Heroes of the Western Media

24 01 2010

Category: Media

News as entertainment may not be a new complaint – even if, as a friend of mine diplomatically put it, it’s good to be reminded of it by me occasionally – but it’s been well-illustrated in the coverage of the Haiti earthquake.

An incomprehensible and thus far incalculable number of people died in a lawless and corrupt country that sits atop a long-known geological fault and now lacks even the ability to take care of those who survived.

Luckily news organisations have a much better story. They had crews on the ground almost instantly and whatever damage has been caused hasn’t interfered with their ability to beam live pictures.

I saw an ITV bulletin where the story was the ITV correspondent with English firemen who pulled a child out of wreckage – see video here. The English firemen were, ably assisted by the reporter, the stars of the story: “It’s a race against time for the guys here,” he tells us, as if he were featuring in some sort of reality show rather than Reality.

The child, emerges photogenic and perfect after 3 days under rubble. She, her mother, and the unimaginable horrors beyond were bit-part players. What if the child had not survived the rescue or been hideously injured? What of her six classmates who lay dead beside her and whose existence was given a passing mention.

I’ve just watched a report by Bill Neely, shown on ITV and CNN about another rescue – see it here. There’s no doubt the reporter was the star of the piece.

The phenomenon comes across as journalistic colonialism: the plucky reporter, fresh and groomed amongst the wreckage and filth, wading in to help the natives.

When I was impressionable I saw a film called Broadcast News by James L. Brooks. The impression was strong enough to make me pack my bag and head to America to see how news was really made there.

Holly Hunter also left a strong and lingering impression but that’s not relevant to this post.

The plot involves the cheapening and undermining of news values by news organisations putting looks above talent, and fakery that tells a winning story over honest reporting. Good-looking sports reporter William Hurt has limited intelligence and no real grasp on news values, but his viewer appeal pushes him relentlessly towards the anchor’s chair despite, or because of, his indifference to ethics. When Holly Hunter realises he’s manufactured tears shown on camera in response to a tragedy to improve a story, her disillusionment begins.
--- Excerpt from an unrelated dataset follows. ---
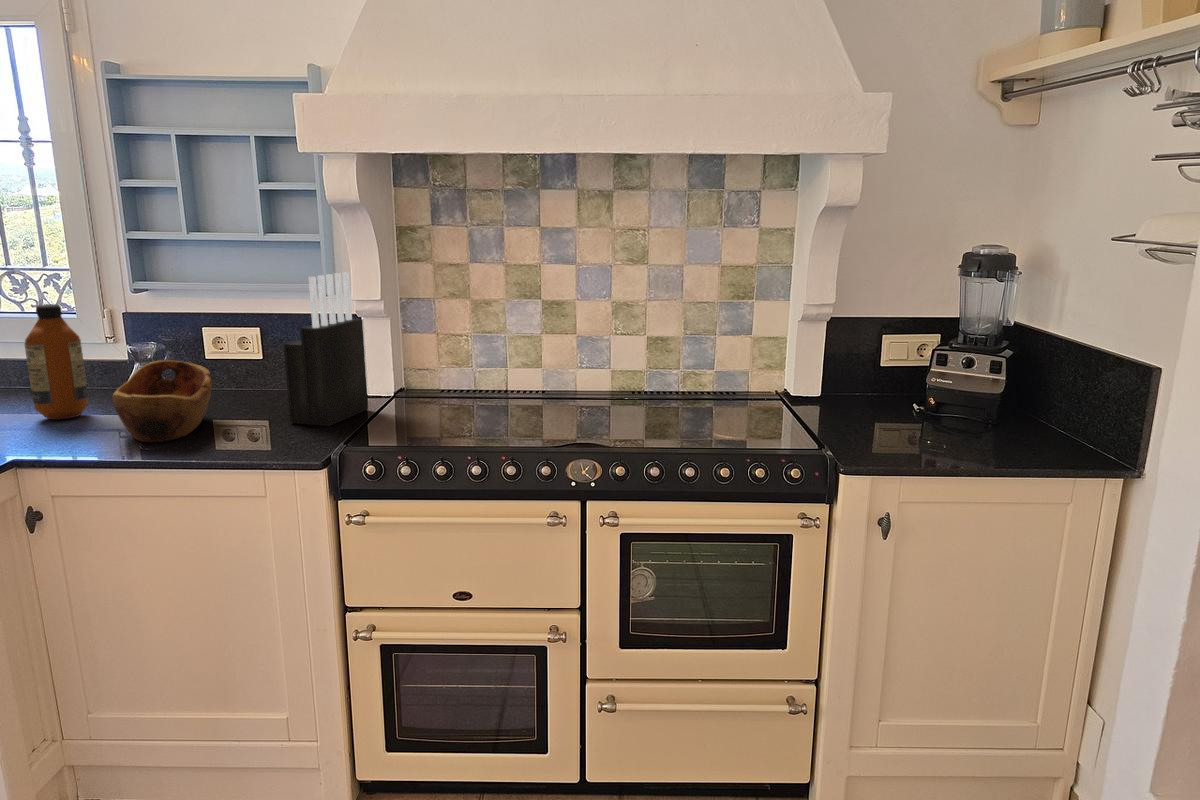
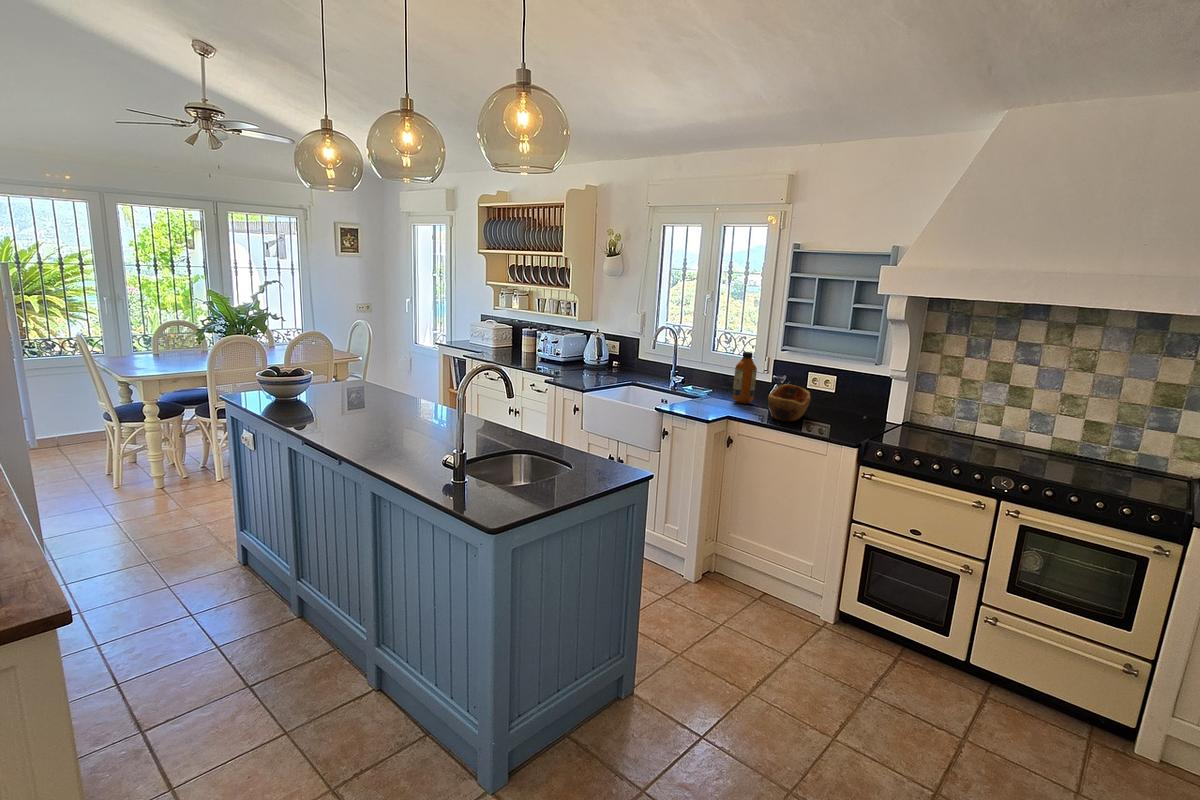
knife block: present [284,272,368,426] -> none [844,354,893,431]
I found Broadcast News to be a truthful impression of the television news business I saw in America.

Similarities were also present in the UK where at that time there was scant regard to clearly delineated and understood ethical values; in the US they were there and everybody knew them and knew when they were transgressing them.

I remember when I was in my first job as a producer in the UK and the young sports reporter walked in. He was being groomed to present the main programme with some news shifts, helping to give him a bit of news experience and allow the viewers to adjust to seeing him in a news role.

He’d arrived after lunch for the late shift. I overheard the Editor say quietly to him; “Thank god you’ve arrived. I haven’t got any other heavyweight reporters today”.

Of course he hadn’t; the other nine were only journalists with years of experience, but they weren’t as good-looking or affable perhaps. Exactly the Broadcast News definition of ‘heavyweight’. That editor is still working in news in the UK today.

The earthquake in Haiti represents another benchmark in news organisations putting themselves and their reporters at the heart of the story in a cynical and patronising way. It concentrates on boosting their profile, and moulds and distorts news to fit easy viewer-enticing ideas of a story rather than dealing with the rather more complicated business of reality itself.

UPDATE: On the positive side I have just listened to this report by Tamara Keith on NPR (National Public Radio). It is an exemplary piece of journalism.